If so, what’s the activation function?

If the activation function is simply linear, multiple hidden layers become a simple linear function

But the point is that the hidden layers are not linear, right? So this is not “linear regression”: it is applying a DNN to solve a regression problem. This is perfectly possible: you just have to choose an appropriate output layer activation (as you say) and then a cost function. Depending on the nature of your output values (e.g. can they be negative) you can either just use the linear output or apply ReLU at the output layer. Then you’ll probably want to used a distance based loss function like MSE.

Please show me some examples of the activation functions for linear regression.

You can just use either ReLU if the values need to be positive or just use no activation function at all at the output layer if negative values are meaningful for whatever the quantity is that you are trying to predict.

If no activation function at all at the output layer, NN becomes linear regression, no matter how many hidden layers.

That is not true: we are only talking about the *output* layer here, right?
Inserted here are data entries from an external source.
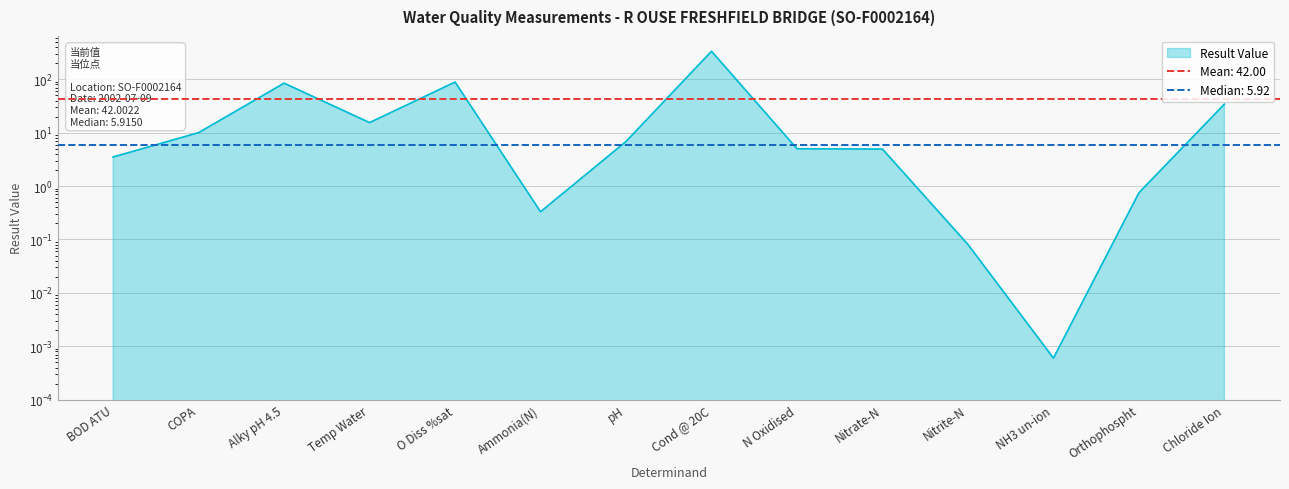

What is the label of the 4th point from the left?

Temp Water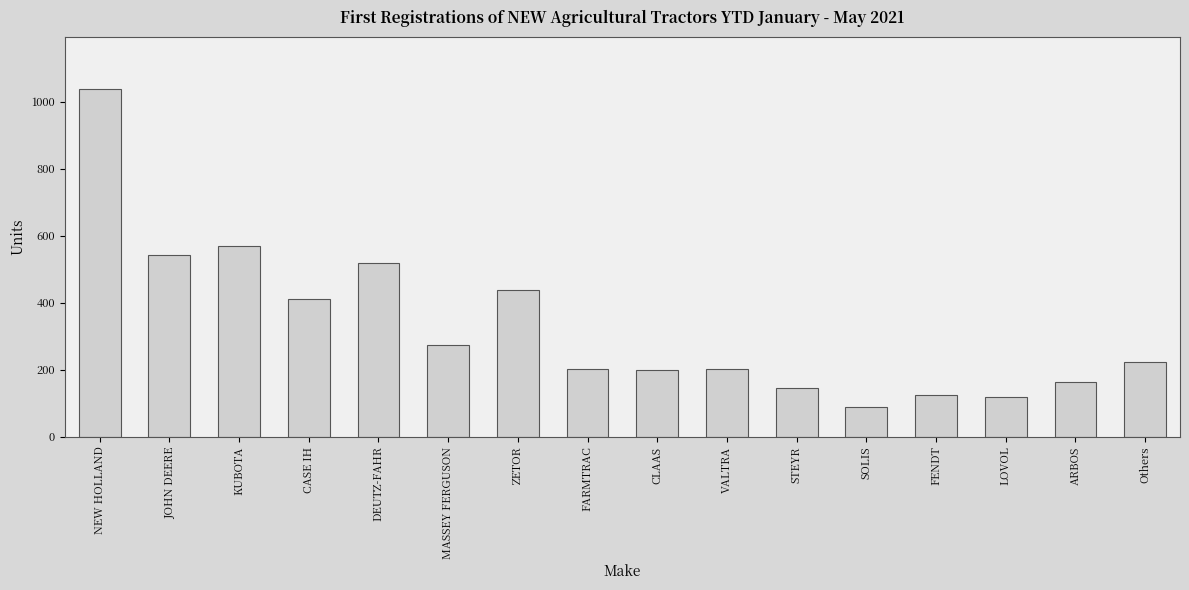

Which category has the lowest value across all series?

SOLIS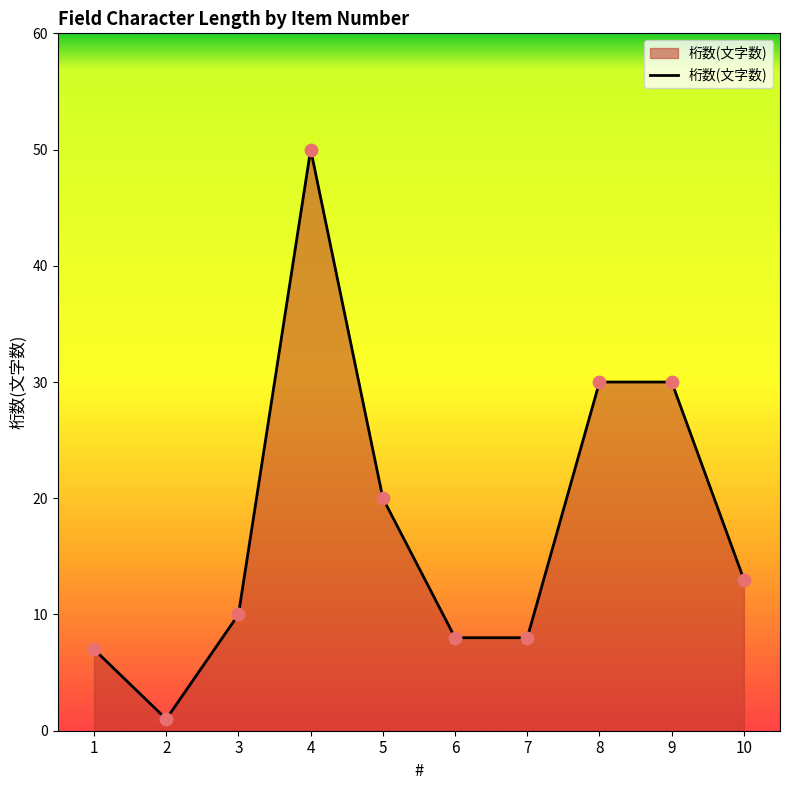

Between 5 and 8, which is larger?

8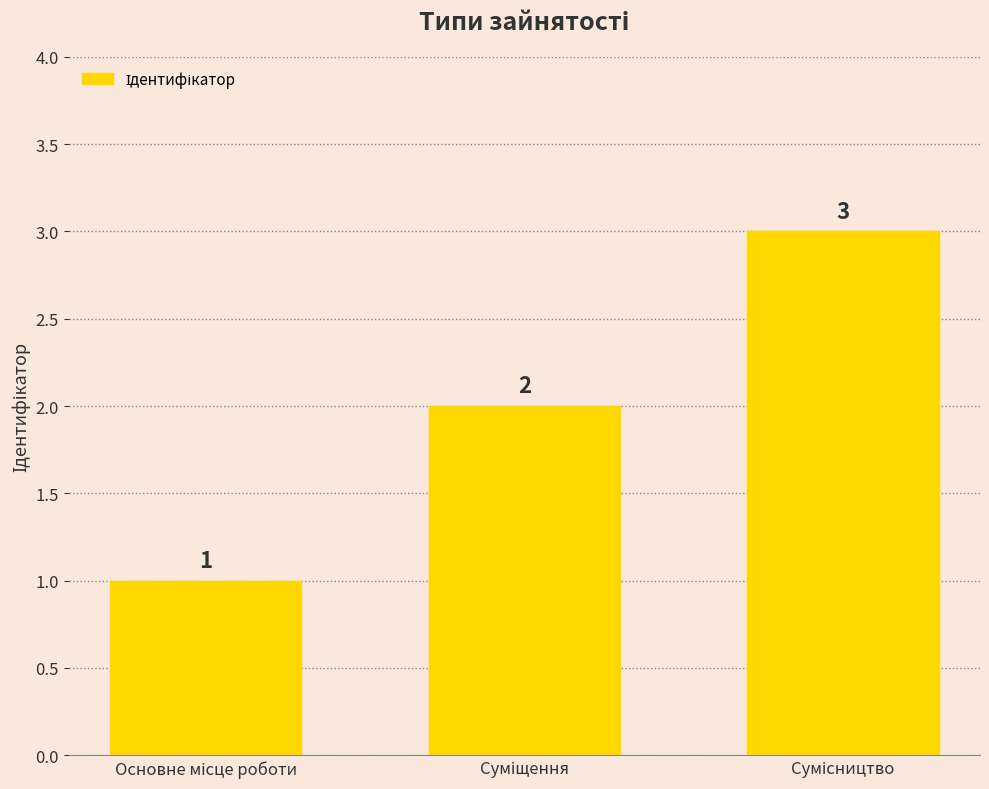

What is the value of the 3rd bar from the left?

3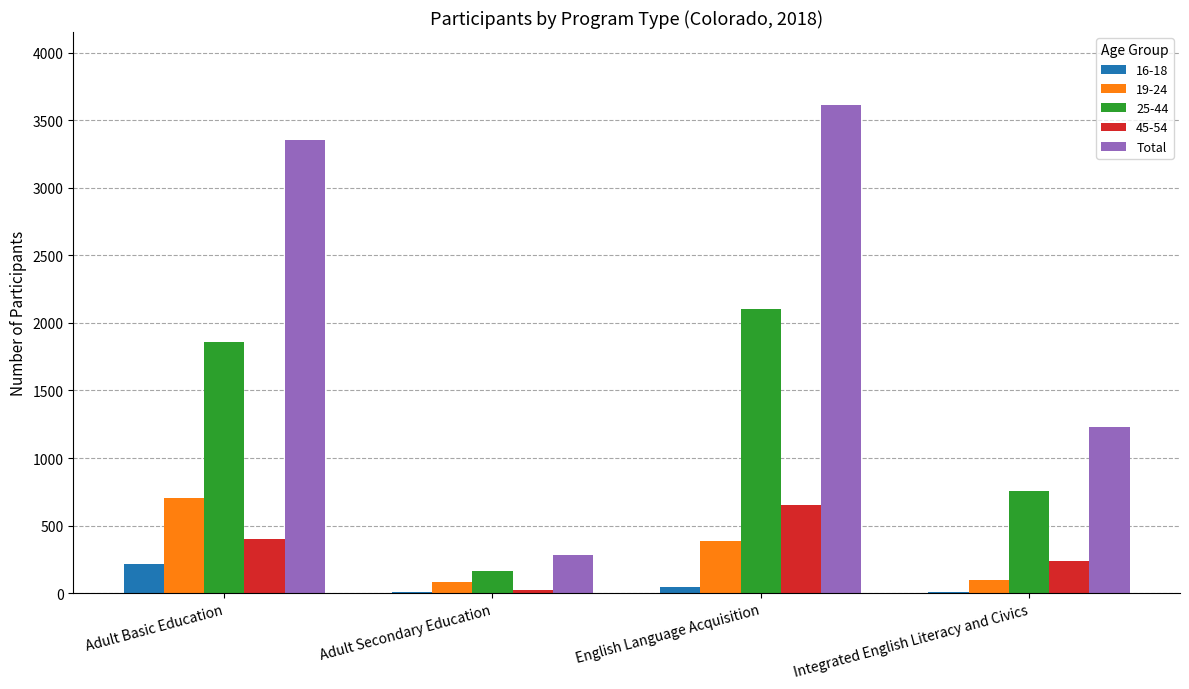

True or false: 45-54 has a value of 381 at Integrated English Literacy and Civics.

False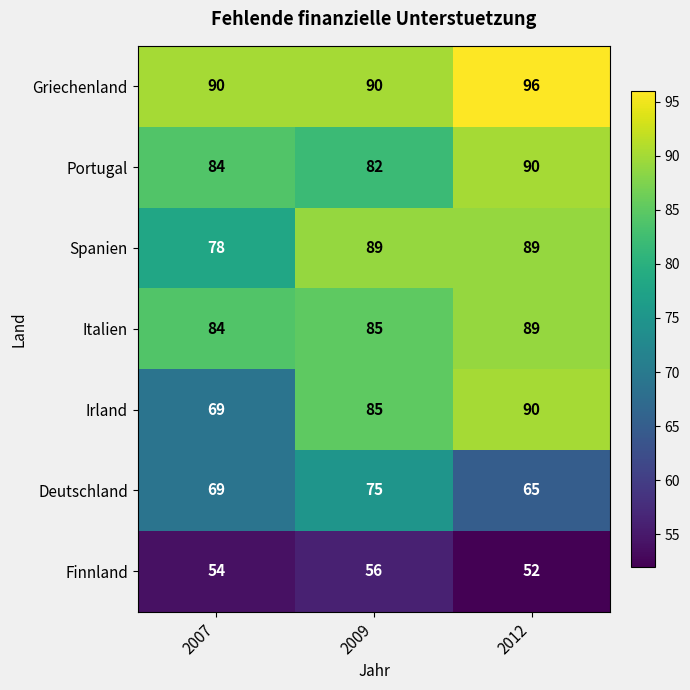

What is the sum of the Spanien values at 2009 and 2007?

167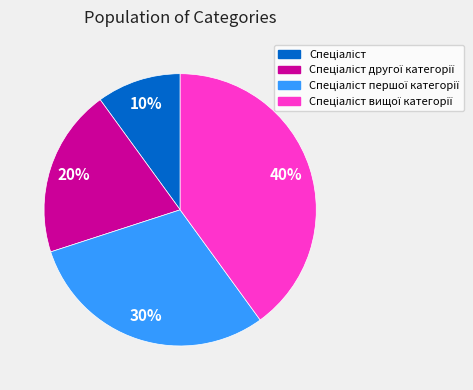

To the nearest percent, what is the average slice percentage?

25%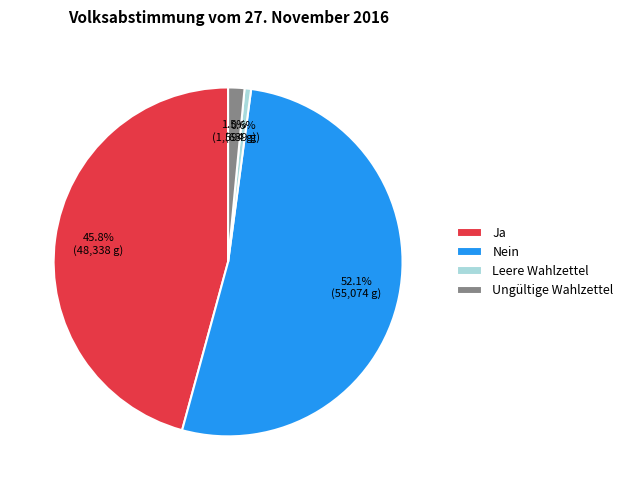

To the nearest percent, what portion does Ja represent?

46%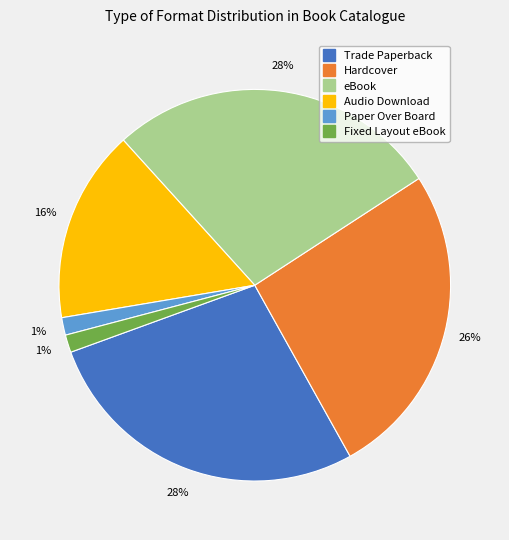

The Fixed Layout eBook slice represents 1% of the pie. True or false?

True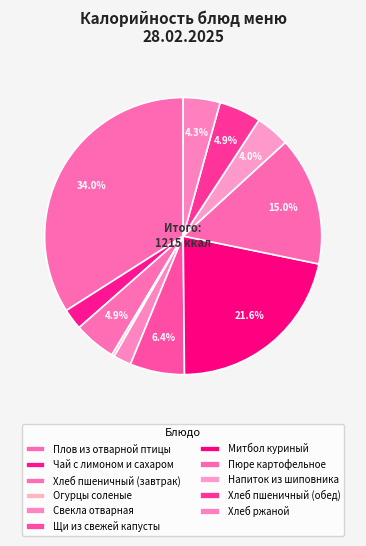

What is the change in value from Плов из отварной птицы to Пюре картофельное?

-230.6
The point is that there are non-linear activations in all the hidden layers. You can choose the functions to use, e.g. sigmoid, tanh, swish, ReLU, Leaky ReLU etc. The point is that it is only at the *output* layer that we would consider just using the linear output in this type of case.

sigmoid, tanh, swish, ReLU, Leaky ReLU etc. restricts output to (-1, or) or positive.

do we have activation functions that output both large positive and large negative?

The range of Leaky ReLU is (-\infty, \infty). Or if you simply don’t use an activation function at the output layer, then the range is also (-\infty, \infty).